Discover the recent mentorships
The Rolex Mentor and Protégé Arts Initiative seeks out gifted young artists from all over the world and brings them together with artistic masters for a period of creative collaboration in a one-to-one mentoring relationship. Since 2002, Rolex has paired more than 50 mentors and protégés in dance, film, literature, music, theatre, visual arts and architecture.
Mentors and protégés are asked to spend a minimum of six weeks together, though many spend considerably more time. They agree on where and how they want to interact. This may mean a protégé is granted access to a master at work, or to a mentor and protégé actually collaborating on a work.
Percussion's power unites across borders
Indian tabla virtuoso Zakir Hussain quickly took note of the talent of his protégé, American drummer Marcus Gilmore. By the end of the mentorship, in part thanks to the affirmation of his mentor, Gilmore reached his goal of writing his first composition for orchestra. Along the way, Hussain taught to Gilmore the Indian principle of a musician’s love for his instrument.
Building Africa in its own image
Renowned Ghanaian-British architect Sir David Adjaye and his protégée Mariam Kamara, of Niger share a conviction that African architecture needs its own identity.
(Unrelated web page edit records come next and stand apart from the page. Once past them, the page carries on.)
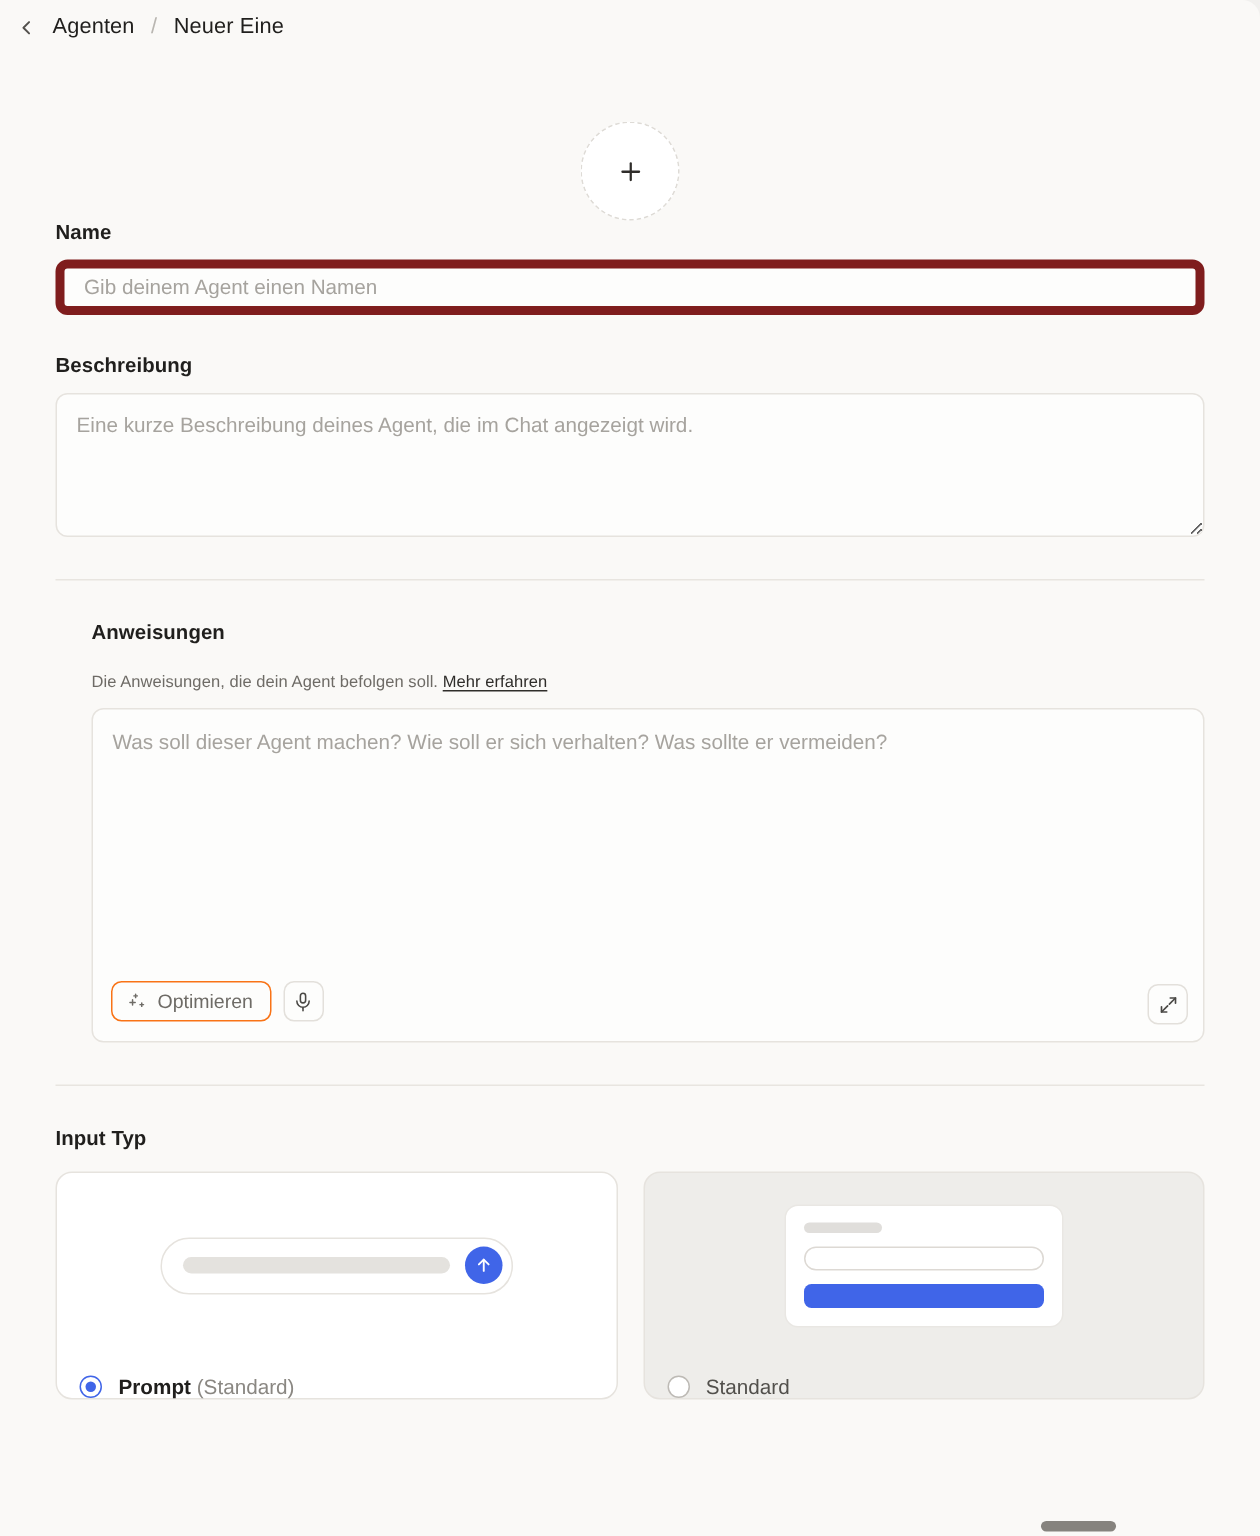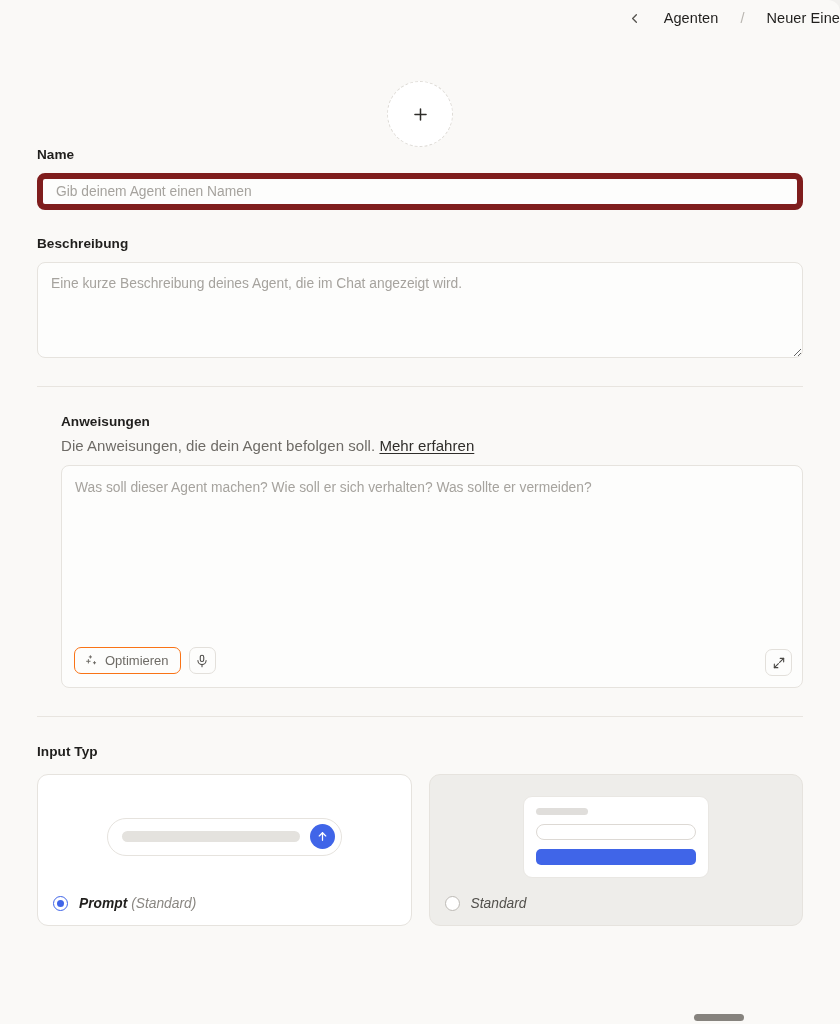"Agenten" .breadcrumb { gap: 21px -> 10px; justify-content: flex-end -> none }
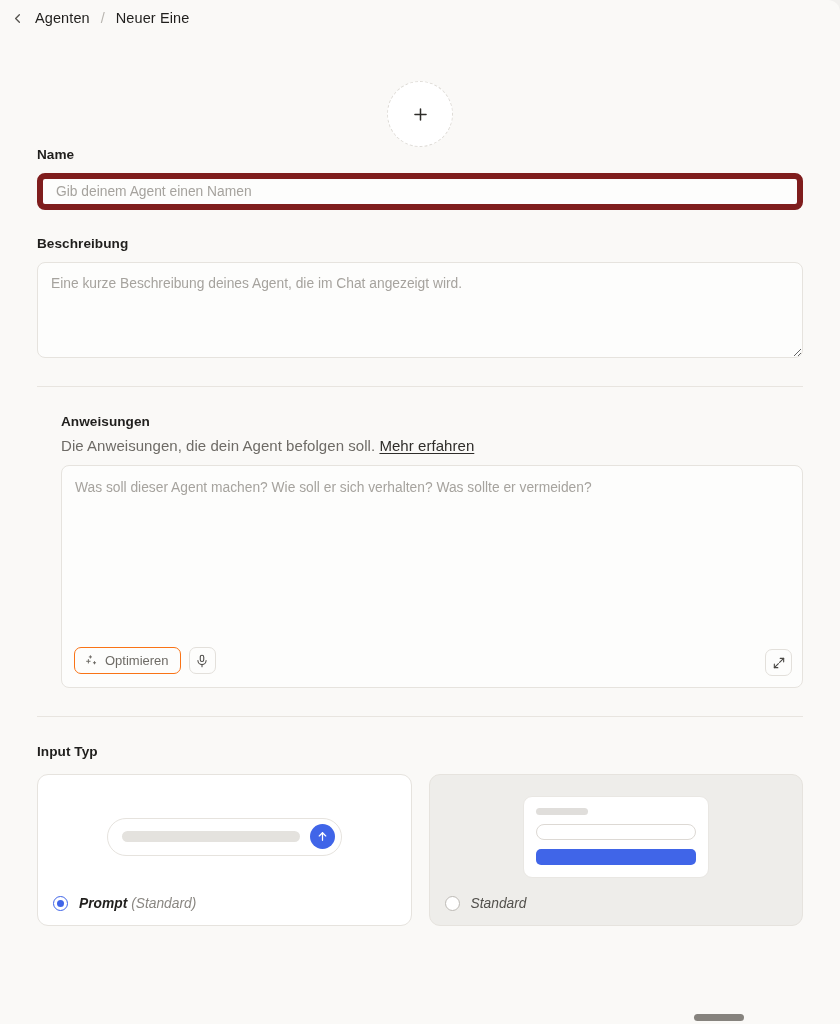"Die Anweisungen, die dein Agent" .field-sub { font-size: 15px -> 11px; margin-top: 8px -> 20px }
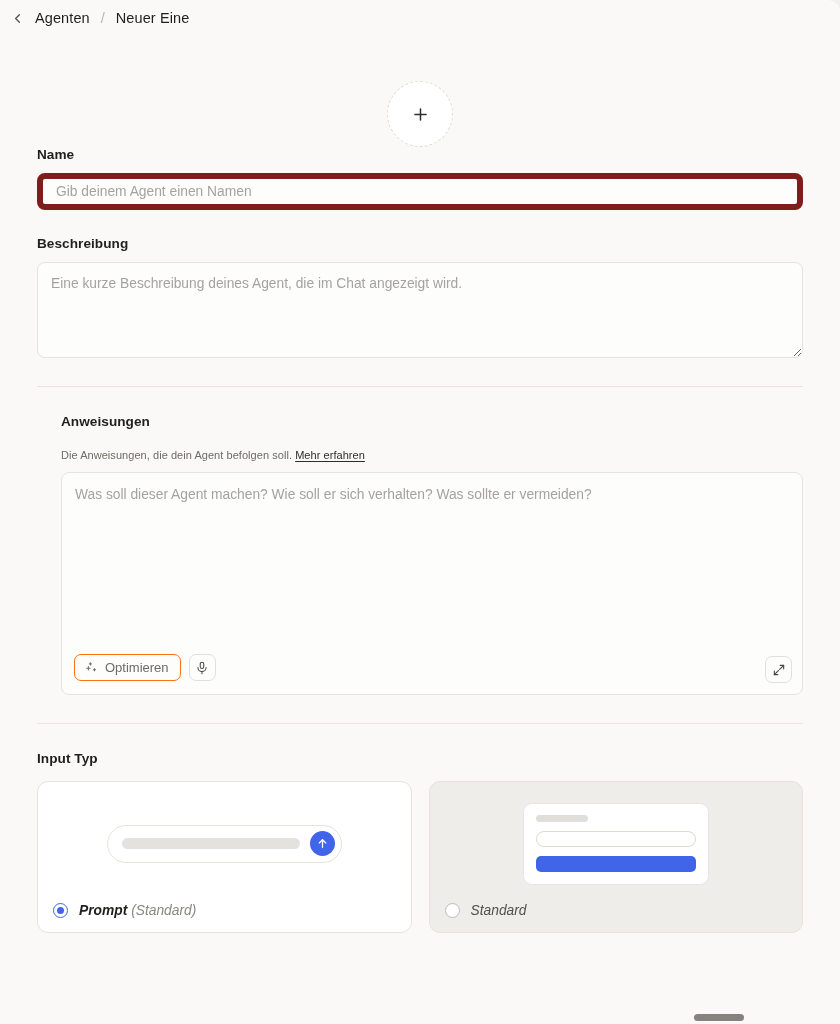"Prompt (Standard)" .radio-row { align-items: center -> flex-end; font-style: italic -> none }
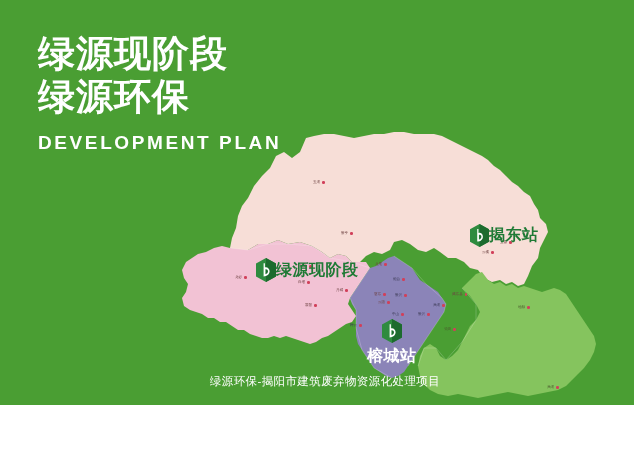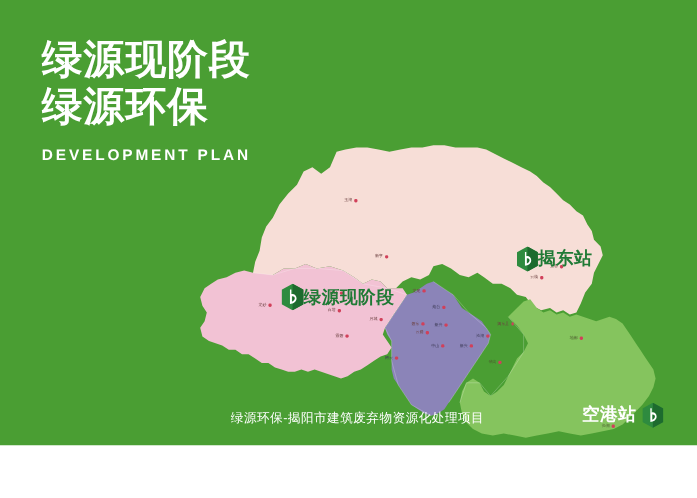"DEVELOPMENT PLAN" #subtitle { font-size: 14px -> 19px }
During the course of their mentorship, the greatest of the many lessons he passed on to her is “to be true to herself”.
A step-by-step transformation
For hip-hop street dancer Khoudia Touré from Senegal, her mentorship with a superstar of modern dance, Canadian choreographer Crystal Pite, impelled her to grow as a dancer, a choreographer and as a person.
The shared pursuit of Irish literary laurels
Irish writer Colin Barrett and his mentor, fellow Irishman Colm Tóibín acclaimed author of a dozen books, spent their mentorship discussing the mechanics of writing. Tóibín’s encouragement helped Barrett to complete his first novel, The English Brothers.